The top of the top – our No. 1 pick – is the ultimate statement on man’s inhumanity to man. Is it any surprise that it comes from Stanley Kubrick? So much of the director's filmography was devoted to depicting military folly (and believe us, we toyed with including Barry Lyndon, too). Elevating Paths of Glory above the fray – and above every other title – was not its brutal scenes of WWI trench warfare but its scalpel-scarp indictment of the pride that comes with battle. Kirk Douglas's lawyer-colonel is tasked with mounting a courtroom defense of three innocent soldiers who just happened to be part of a losing skirmish. Based on a real-life episode of French soldiers executed for ‘cowardice,’ Kubrick's movie so angered France's government that it couldn't be screened publicly there until 1975. The film's lesson is universal and timeless, though: If warfare turns us into monsters even off the battlefield, then we have no purpose waging it.
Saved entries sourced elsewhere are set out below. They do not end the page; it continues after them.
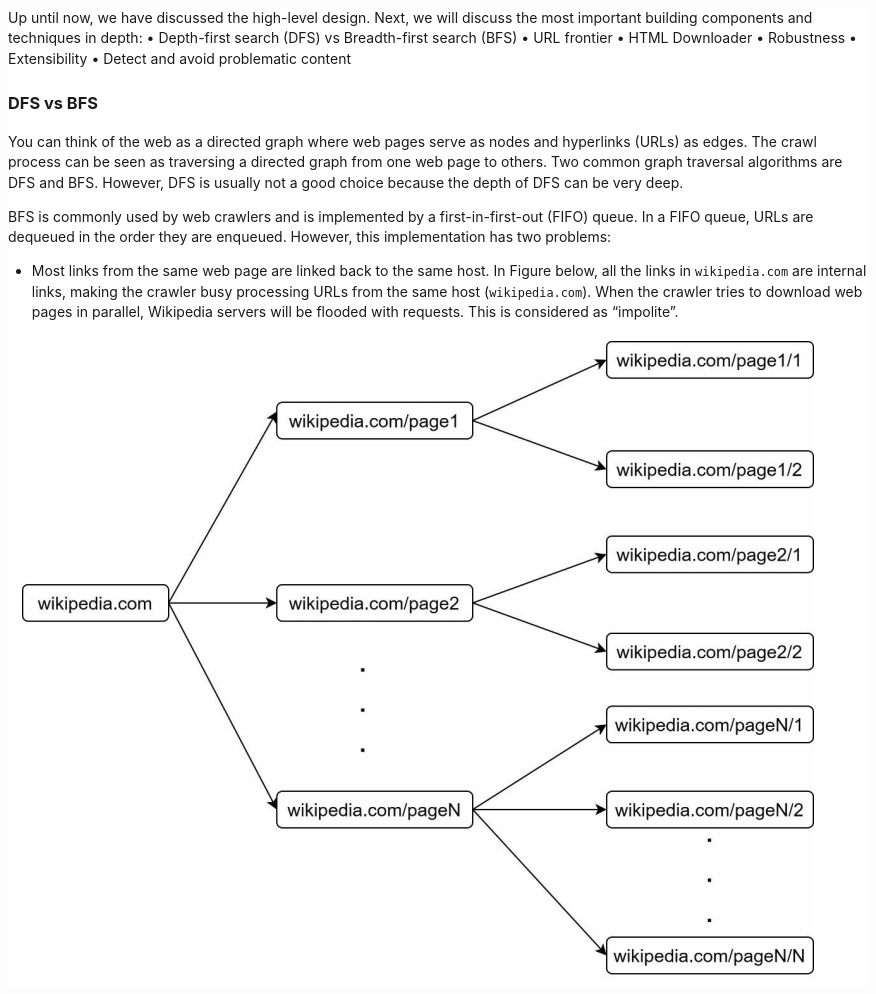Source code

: Up until now, we have discussed the high-level design. Next, we will discuss the most important building components and techniques in depth:
• Depth-first search (DFS) vs Breadth-first search (BFS)
• URL frontier
• HTML Downloader
• Robustness
• Extensibility
• Detect and avoid problematic content

### DFS vs BFS

You can think of the web as a directed graph where web pages serve as nodes and hyperlinks (URLs) as edges. The crawl process can be seen as traversing a directed graph from one web page to others. Two common graph traversal algorithms are DFS and BFS. However, DFS is usually not a good choice because the depth of DFS can be very deep.

BFS is commonly used by web crawlers and is implemented by a first-in-first-out (FIFO) queue. In a FIFO queue, URLs are dequeued in the order they are enqueued. However, this implementation has two problems:
- Most links from the same web page are linked back to the same host. In Figure below, all the links in `wikipedia.com` are internal links, making the crawler busy processing URLs from the same host (`wikipedia.com`). When the crawler tries to download web pages in
parallel, Wikipedia servers will be flooded with requests. This is considered as “impolite”.

![img](./f5.png)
War movies are a whole lot more than a lot of sweaty guys lobbing grenades into bunkers and not ‘leaving men behind’ (the greatest cinematic war crime of them all). The best ones eschew gung-ho heroism to tackle conflicts’ moral complexities, thorny questions about patriotism and duty, and knotty depictions of life behind the lines. They’re stories of life in extremis and as such, have drawn many of the greatest filmmakers – Fellini, Spielberg, Tarkovsky, Malick and many others – to share them on the biggest possible canvas. Ridley Scott’s Napoleon is just more evidence that widescreen warfare is here to stay.
Of course, there’s a fair whack of grenade-lobbing and bunker-exploding in the canon, too. And that’s all to the good, because some of the greatest set pieces in cinema have involved storming cavalry charges, epic tank battles, and hopeless, against-the-odds sieges. Our list of the 50 greatest takes them all on their merits, spanning depictions of conflicts from the Napoleonic Wars to the Gulf, via the Great War, World War II and Vietnam. Some even take place on planets other than our own, but they’re all visceral and thunderous.